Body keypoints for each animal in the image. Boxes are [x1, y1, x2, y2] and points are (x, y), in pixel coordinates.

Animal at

#####

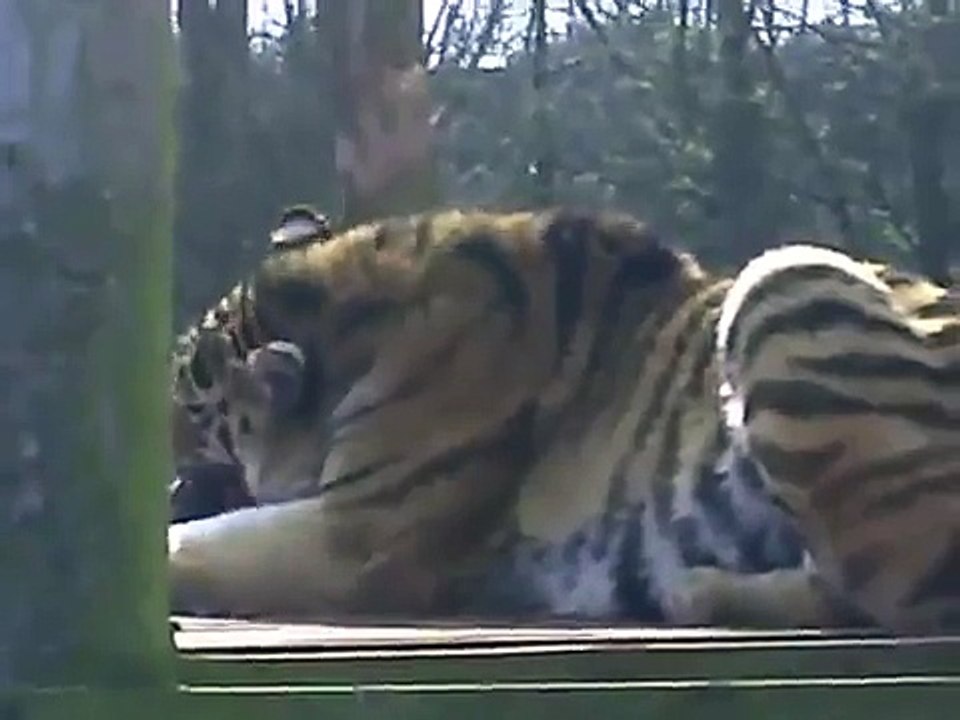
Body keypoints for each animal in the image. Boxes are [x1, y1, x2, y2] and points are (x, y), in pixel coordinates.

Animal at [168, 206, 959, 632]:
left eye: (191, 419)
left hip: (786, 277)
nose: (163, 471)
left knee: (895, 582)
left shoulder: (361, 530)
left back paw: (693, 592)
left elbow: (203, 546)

#####

TASK DETAILS: Produce only the lines from the line containing "nose: (163, 471)" through the line containing "left elbow: (203, 546)", inclusive of both, exactly as they stand in the entries above.

YOUR RESPONSE:
nose: (163, 471)
left knee: (895, 582)
left shoulder: (361, 530)
left back paw: (693, 592)
left elbow: (203, 546)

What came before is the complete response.